Sie sind überall, wir sehen sie jeden Tag. Egal ob in Delhi, Tel Aviv, Buenos Aires, Istanbul oder Berlin, überall schwirren sie durch die Städte: Essenslieferanten. Tomer Gardi verbindet ihre Geschichten zu einem weltumspannenden Gegenwarts-Epos. »Liefern« erzählt von Rassismus und Ausbeutung, von Liebe, Familie und der großen Sehnsucht nach Verbundenheit. So gegenwärtig, so international, so politisch und leichtfüßig zugleich war lange kein deutscher Roman.
Der Roman entstand in Zusammenarbeit mit Anne Birkenhauer, die auch den Teil »Mimesis« aus dem Hebräischen übersetzt hat.

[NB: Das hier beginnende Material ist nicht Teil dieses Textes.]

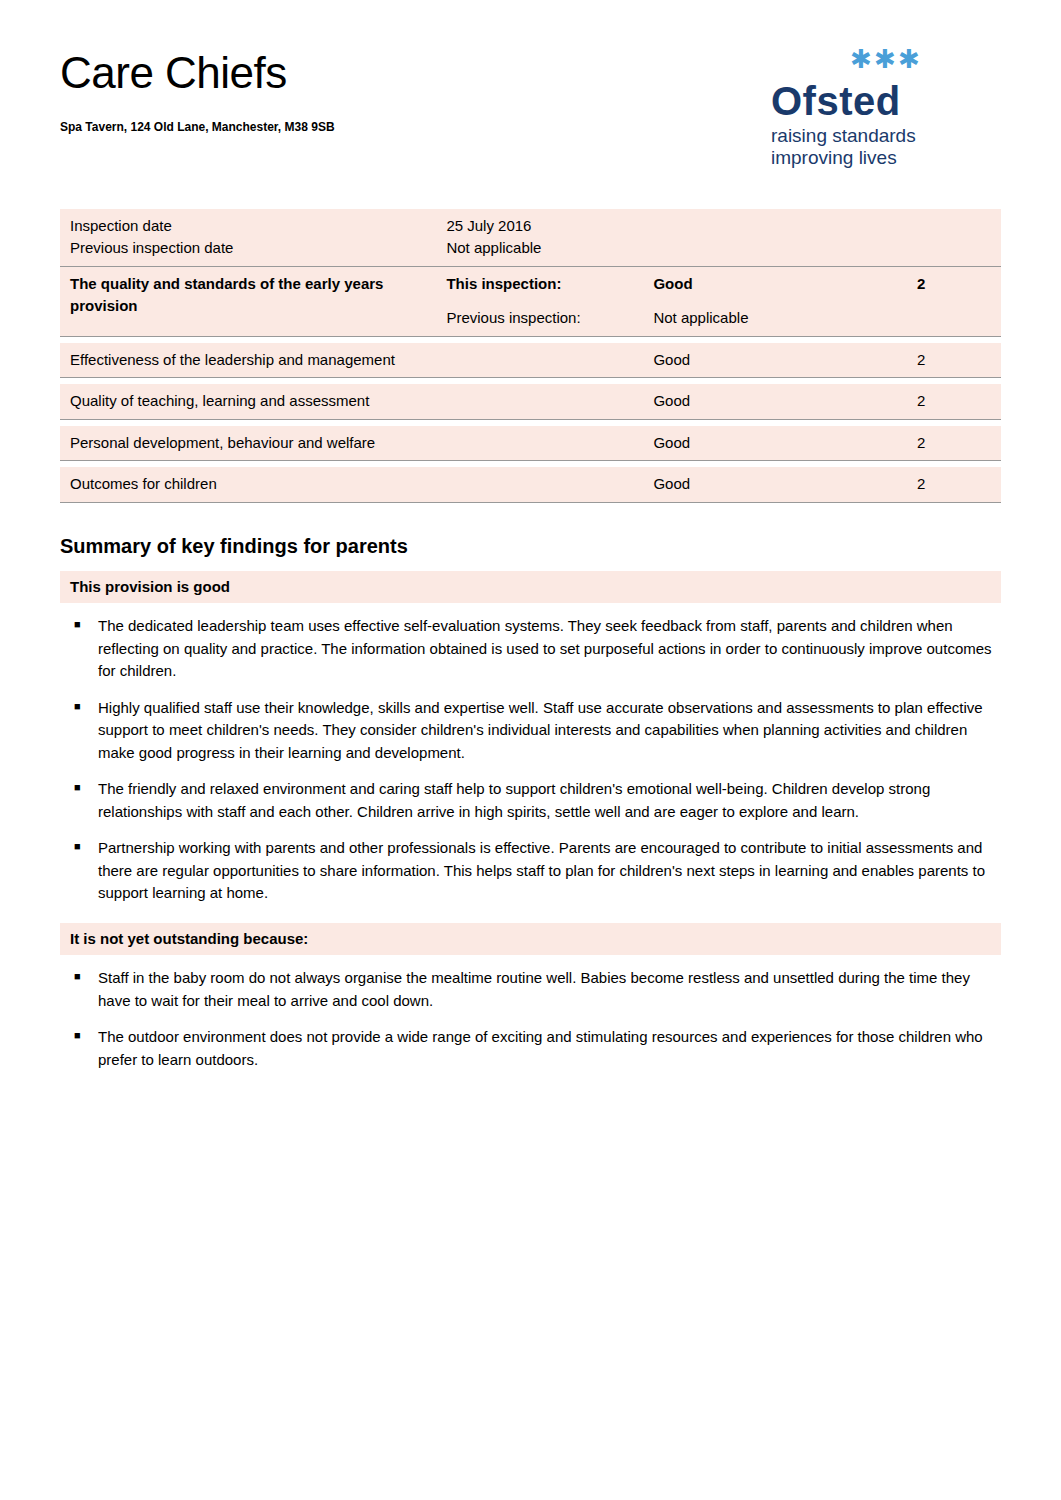Care Chiefs
Spa Tavern, 124 Old Lane, Manchester, M38 9SB
✱✱✱
Ofsted
raising standards
improving lives
| Inspection date Previous inspection date | 25 July 2016 Not applicable |
| The quality and standards of the early years provision | This inspection: | Good | 2 |
| Previous inspection: | Not applicable | |
| Effectiveness of the leadership and management | Good | 2 |
| Quality of teaching, learning and assessment | Good | 2 |
| Personal development, behaviour and welfare | Good | 2 |
| Outcomes for children | Good | 2 |
Summary of key findings for parents
This provision is good
The dedicated leadership team uses effective self-evaluation systems. They seek feedback from staff, parents and children when reflecting on quality and practice. The information obtained is used to set purposeful actions in order to continuously improve outcomes for children.
Highly qualified staff use their knowledge, skills and expertise well. Staff use accurate observations and assessments to plan effective support to meet children's needs. They consider children's individual interests and capabilities when planning activities and children make good progress in their learning and development.
The friendly and relaxed environment and caring staff help to support children's emotional well-being. Children develop strong relationships with staff and each other. Children arrive in high spirits, settle well and are eager to explore and learn.
Partnership working with parents and other professionals is effective. Parents are encouraged to contribute to initial assessments and there are regular opportunities to share information. This helps staff to plan for children's next steps in learning and enables parents to support learning at home.
It is not yet outstanding because:
Staff in the baby room do not always organise the mealtime routine well. Babies become restless and unsettled during the time they have to wait for their meal to arrive and cool down.
The outdoor environment does not provide a wide range of exciting and stimulating resources and experiences for those children who prefer to learn outdoors.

Filmon, der aus Eritrea nach Tel Aviv geflüchtet ist, arbeitet als Lieferant. Er will genug Geld sammeln, um seiner Frau und Tochter nach Berlin zu folgen. Sein Job ist immer in Gefahr, er hat keine Arbeitserlaubnis und fährt unter falschem Namen. Seine Frau und Tochter lernen Deutsch bei Nina im Bildungszentrum, die zu einem Austauschsemester nach Delhi reist, wo sie sich in den Argentinier Ramón verliebt. Der Erzähler fährt nach Istanbul, um nach einer Gaunerei bei einem Literaturpreis das Preisgeld zu verprassen. Und in Buenos Aires muss Ramóns Mutter mit der Abwesenheit ihres Sohnes fertig werden. »Liefern« ist eine literarische Weltreise in sechs Episoden und eine Feier der Erzählkunst, wie sie nur Tomer Gardi veranstalten kann: tiefgründig und humorvoll, mit politischer Sensibilität und literarischer Verve.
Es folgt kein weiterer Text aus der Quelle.